Source material START
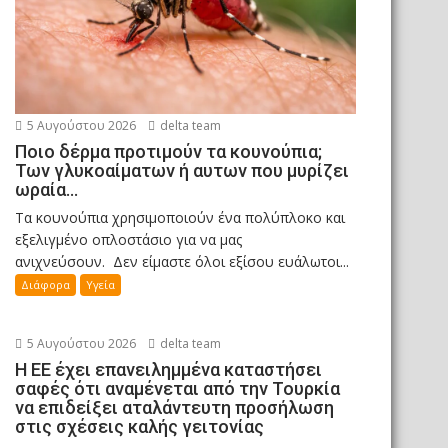
5 Αυγούστου 2026
delta team
Ποιο δέρμα προτιμούν τα κουνούπια;
Των γλυκοαίματων ή αυτων που μυρίζει
ωραία…
Τα κουνούπια χρησιμοποιούν ένα πολύπλοκο και
εξελιγμένο οπλοστάσιο για να μας
ανιχνεύσουν. Δεν είμαστε όλοι εξίσου ευάλωτοι...
Διάφορα
Υγεία
5 Αυγούστου 2026
delta team
Η ΕΕ έχει επανειλημμένα καταστήσει
σαφές ότι αναμένεται από την Τουρκία
να επιδείξει αταλάντευτη προσήλωση
στις σχέσεις καλής γειτονίας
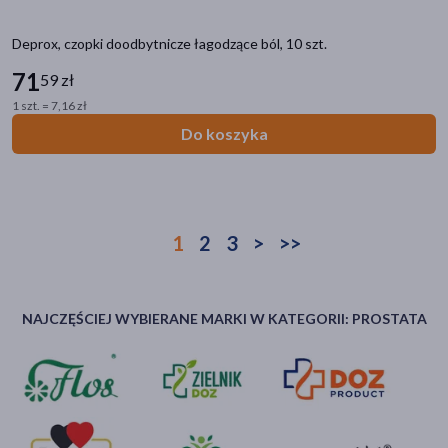
Deprox, czopki doodbytnicze łagodzące ból, 10 szt.
71
59 zł
1 szt. = 7,16 zł
Do koszyka
1
2
3
>
>>
NAJCZĘŚCIEJ WYBIERANE MARKI W KATEGORII: PROSTATA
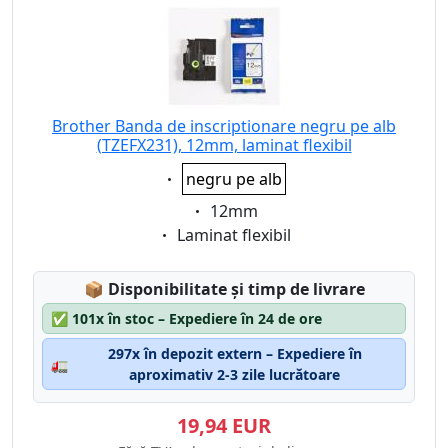
Brother Banda de inscriptionare negru pe alb
(TZEFX231), 12mm, laminat flexibil
Eigenschaft:
negru pe alb
Eigenschaft:
12mm
Eigenschaft:
Laminat flexibil
Lagerstatus:
📦
Disponibilitate și timp de livrare
✅
101x în stoc – Expediere în 24 de ore
297x în depozit extern – Expediere în
🚛
aproximativ 2-3 zile lucrătoare
19,94 EUR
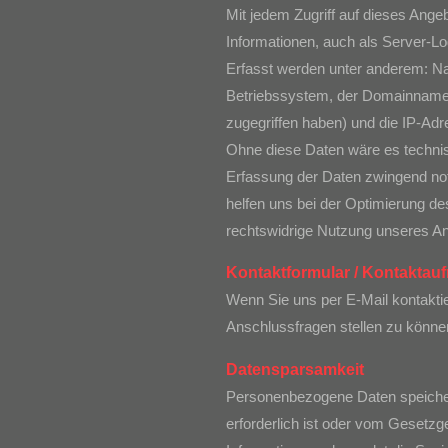
Mit jedem Zugriff auf dieses Ang
Informationen, auch als Server-Lo
Erfasst werden unter anderem: 
Betriebssystem, der Domainname I
zugegriffen haben) und die IP-Adr
Ohne diese Daten wäre es technisch
Erfassung der Daten zwingend not
helfen uns bei der Optimierung de
rechtswidrige Nutzung unseres Ang
Kontaktformular / Kontakta
Wenn Sie uns per E-Mail kontakti
Anschlussfragen stellen zu könne
Datensparsamkeit
Personenbezogene Daten speicher
erforderlich ist oder vom Gesetzg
Source material END
[Description of the task]
Leave out the pictures, then give all the records again exactly.

[Response area]
5 Αυγούστου 2026
delta team
Ποιο δέρμα προτιμούν τα κουνούπια;
Των γλυκοαίματων ή αυτων που μυρίζει
ωραία…
Τα κουνούπια χρησιμοποιούν ένα πολύπλοκο και
εξελιγμένο οπλοστάσιο για να μας
ανιχνεύσουν. Δεν είμαστε όλοι εξίσου ευάλωτοι...
Διάφορα
Υγεία
5 Αυγούστου 2026
delta team
Η ΕΕ έχει επανειλημμένα καταστήσει
σαφές ότι αναμένεται από την Τουρκία
να επιδείξει αταλάντευτη προσήλωση
στις σχέσεις καλής γειτονίας
Deprox, czopki doodbytnicze łagodzące ból, 10 szt.
71
59 zł
1 szt. = 7,16 zł
Do koszyka
1
2
3
>
>>
NAJCZĘŚCIEJ WYBIERANE MARKI W KATEGORII: PROSTATA
Brother Banda de inscriptionare negru pe alb
(TZEFX231), 12mm, laminat flexibil
Eigenschaft:
negru pe alb
Eigenschaft:
12mm
Eigenschaft:
Laminat flexibil
Lagerstatus:
📦
Disponibilitate și timp de livrare
✅
101x în stoc – Expediere în 24 de ore
297x în depozit extern – Expediere în
🚛
aproximativ 2-3 zile lucrătoare
19,94 EUR
Mit jedem Zugriff auf dieses Ang
Informationen, auch als Server-Lo
Erfasst werden unter anderem: 
Betriebssystem, der Domainname I
zugegriffen haben) und die IP-Adr
Ohne diese Daten wäre es technisch
Erfassung der Daten zwingend not
helfen uns bei der Optimierung de
rechtswidrige Nutzung unseres Ang
Kontaktformular / Kontakta
Wenn Sie uns per E-Mail kontakti
Anschlussfragen stellen zu könne
Datensparsamkeit
Personenbezogene Daten speicher
erforderlich ist oder vom Gesetzg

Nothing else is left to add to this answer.